Information processing, memory formation, or functional recovery after nervous system damage depend on the ability of neurons to modify their functional properties or their connections. At the cellular/molecular level, structural modifications of neural circuits are finely regulated by intrinsic neuronal properties and growth-regulatory cues in the extracellular milieu. Recently, it has become clear that stimuli coming from the external world, which comprise sensory inflow, motor activity, cognitive elaboration, or social interaction, not only provide the involved neurons with instructive information needed to shape connection patterns to sustain adaptive function, but also exert a powerful influence on intrinsic and extrinsic growth-related mechanisms, so to create permissive conditions for neuritic remodeling. Here, we present an overview of recent findings concerning the effects of experience on molecular mechanisms underlying CNS structural plasticity, both in physiological conditions and after damage, with particular focus on activity-dependent modulation of growth-regulatory genes and epigenetic modifications.
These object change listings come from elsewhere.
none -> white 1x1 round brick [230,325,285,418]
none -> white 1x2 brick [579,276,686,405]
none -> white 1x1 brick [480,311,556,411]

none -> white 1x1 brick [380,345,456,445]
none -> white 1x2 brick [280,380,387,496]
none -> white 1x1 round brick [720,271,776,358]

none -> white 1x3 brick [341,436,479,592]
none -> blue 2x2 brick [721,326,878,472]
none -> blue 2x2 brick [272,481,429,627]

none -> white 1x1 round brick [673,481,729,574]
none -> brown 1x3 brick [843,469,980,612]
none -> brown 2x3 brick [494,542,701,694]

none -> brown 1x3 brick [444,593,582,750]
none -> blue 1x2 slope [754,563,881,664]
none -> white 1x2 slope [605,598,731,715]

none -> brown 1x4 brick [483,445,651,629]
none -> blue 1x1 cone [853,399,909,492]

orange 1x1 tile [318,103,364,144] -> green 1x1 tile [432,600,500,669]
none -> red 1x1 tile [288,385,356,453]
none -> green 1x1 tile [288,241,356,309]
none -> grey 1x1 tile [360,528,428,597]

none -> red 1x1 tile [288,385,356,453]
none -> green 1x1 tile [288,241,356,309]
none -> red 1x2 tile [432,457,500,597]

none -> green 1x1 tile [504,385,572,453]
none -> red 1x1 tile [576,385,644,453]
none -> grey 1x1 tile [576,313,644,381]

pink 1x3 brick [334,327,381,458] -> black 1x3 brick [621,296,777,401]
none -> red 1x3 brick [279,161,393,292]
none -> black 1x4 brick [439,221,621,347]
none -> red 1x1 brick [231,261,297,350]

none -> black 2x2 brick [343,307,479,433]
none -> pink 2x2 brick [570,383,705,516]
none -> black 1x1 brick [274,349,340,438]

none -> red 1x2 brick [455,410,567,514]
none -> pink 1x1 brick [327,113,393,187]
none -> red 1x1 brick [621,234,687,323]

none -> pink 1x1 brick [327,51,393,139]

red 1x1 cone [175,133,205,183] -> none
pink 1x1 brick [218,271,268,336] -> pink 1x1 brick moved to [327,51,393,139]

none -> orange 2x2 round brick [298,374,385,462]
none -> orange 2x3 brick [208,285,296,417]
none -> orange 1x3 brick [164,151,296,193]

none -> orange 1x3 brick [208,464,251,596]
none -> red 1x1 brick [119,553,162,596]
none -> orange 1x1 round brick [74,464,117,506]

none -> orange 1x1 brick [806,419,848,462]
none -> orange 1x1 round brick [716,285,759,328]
Keywords: activity-dependent plasticity; enriched environment; epigenetics; experience; growth-regulatory cues; neuritic remodeling.

Figure 1

Modifications of chromatin structure in response to enriched environmental stimulation or injury in the mature CNS. On the left side of the figure, DNA methylation-dependent gene silencing is shown. Signaling pathways between neuronal activity and DNA methylation are still unclear. Methylation of specific sites in the genome recruits methyl-DNA binding proteins locally. All proteins that bind to methylated DNA also have a transcription-regulatory domain, which binds to adapter proteins, which in turn recruit histone deacetylases. Histone deacetylases alter chromatin structure through removal of acetyl groups (CH₃COO⁻) from histone core proteins (blue circles), leading to compaction of chromatin and transcriptional suppression. On the right side of the figure, the signaling pathway involving ERK, MSK, and CREB, implicated in the control of histone acetylation and chromatin structure, is shown. Phosphorylation and thus activation of CREB recruits CREB binding protein (CBP), which has histone acetyltransferase activity and leads to activation of gene transcription.

Figure 2

Possible mechanisms of action of enriched stimulation on structural plasticity. Enriched stimuli, which can comprise increased motor activity, sensory stimulation or social interaction, modulate the expression of several growth-regulatory cues, and alter chromatin structure, so to create permissive conditions for neuronal plasticity and behavioral adaptation. In addition, external stimulation provides the involved neurons with instructive information, needed to shape connections patterns able to sustain adaptive functions. BDNF, brain-derived neurotrophic factor; GAP-43, growth-associated protein-43; MMP, matrix metalloproteinase; tPA, tissue plasminogen activator; MAG, myelin-associated glycoprotein; CSPG, chondroitin sulfate proteoglycan.